Oh, where do I start? It certainly does not get too much easier. Today, Saturday, January 26, 2019, marks two years since your beautiful soul left your body. Just typing this is so much harder than I thought it would be. There are not very many days when you do not cross my mind. I, and our family also, miss you so much! I know you are watching over all of us forever, and always!
I cannot say that there are not things that I would have wished I could have asked you about when you were still in good health. I was I guess too young still at that time to be able to ask you what it was like for you when you fought for our country, or what it was like when you were just a little boy. Nona, in recent time, did tell me about how you guys moved around a lot when you worked. She has told me more about what you and her life was like, and I am eternally grateful for that!

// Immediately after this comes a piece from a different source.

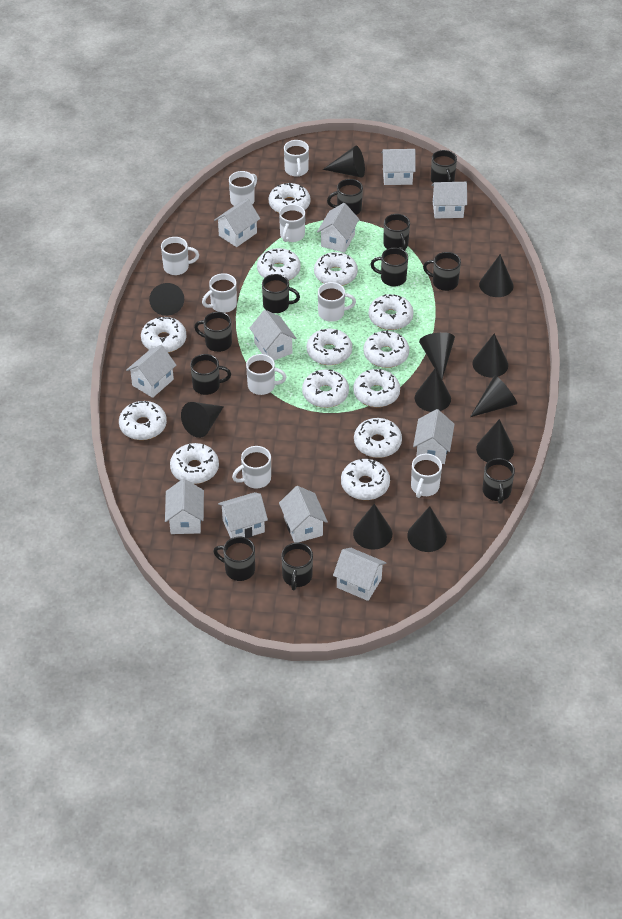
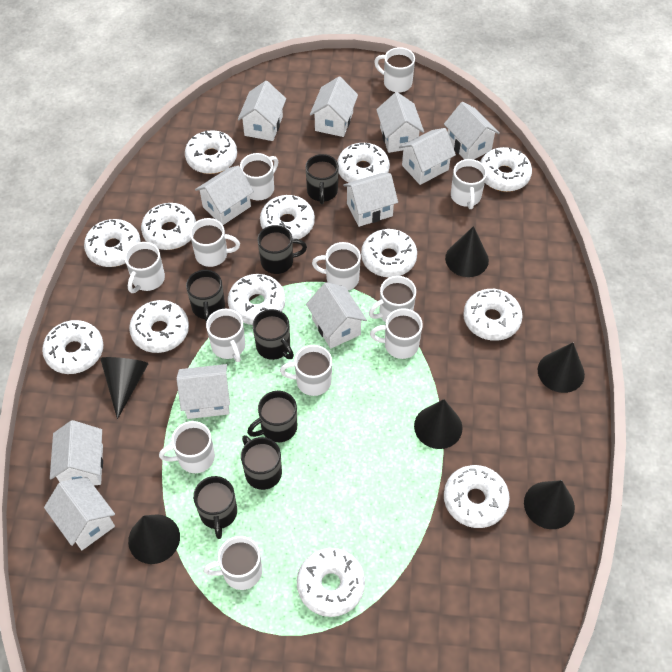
black cone: [149,283,184,316] [181,402,224,438] [323,146,365,178] [353,504,392,550] [407,506,447,552] [415,367,451,412] [419,332,455,379] [470,375,517,417] [472,333,508,377] [476,419,514,462] [479,254,513,297] = 11 -> [100,357,149,419] [128,514,180,564] [414,399,462,449] [445,226,489,277] [524,480,575,529] [537,343,585,393] = 6
black mug: [190,354,231,395] [194,312,232,352] [213,537,255,581] [262,274,300,313] [281,542,313,590] [327,179,363,215] [370,248,408,287] [383,214,410,251] [423,252,461,291] [431,150,457,183] [483,458,515,504] = 11 -> [186,270,225,322] [193,476,237,539] [241,435,282,490] [247,391,297,442] [252,309,294,360] [258,225,307,274] [305,154,339,204] = 7
white mug: [161,237,199,275] [202,273,237,313] [229,171,257,206] [232,446,271,488] [246,354,286,395] [279,204,305,242] [284,140,309,177] [318,282,356,322] [411,454,442,498] = 9 -> [125,242,165,293] [159,421,215,473] [190,218,240,267] [203,536,262,590] [206,309,245,362] [240,153,278,200] [280,345,332,396] [312,242,361,290] [369,276,416,322] [370,308,423,359] [374,47,415,93] [451,159,487,209] = 12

Hunting has not been too much different. It is a little bit though without you coming with Dad and me on some of the Dove hunts. Unfortunately, this year may be the first dove opener I will miss since starting to hunt. Hunting has been a bit harder for me recently Pawpaw, because of I am assuming the foot surgery I had. It is the only thing I can think of that would have caused some of the issues I have been having with hunting and other things in general. Not to worry though, we will find a resolution I am sure!
I also moved up to Utah this year, to attend Utah Valley University, and I really like it so far! I bet you'd like it here too! I have to take the bus between my classes but it is nice to be able to look at the mountains and nature around me while I wait for the bus! I think I have caught you up to speed now Pawpaw, but if I missed some things I do apologize!
I miss you so much, and love you so so much! I wish I could give you one more big hug, but I am sure I will be able to one day! Until then, here is to you Pawpaw! I hope you're having all the High Balls you can in heaven! I will always carry you with me in my heart wherever I go, I promise! I love you!
Love,
Megan
Beautiful tribute. I know he is watching over you!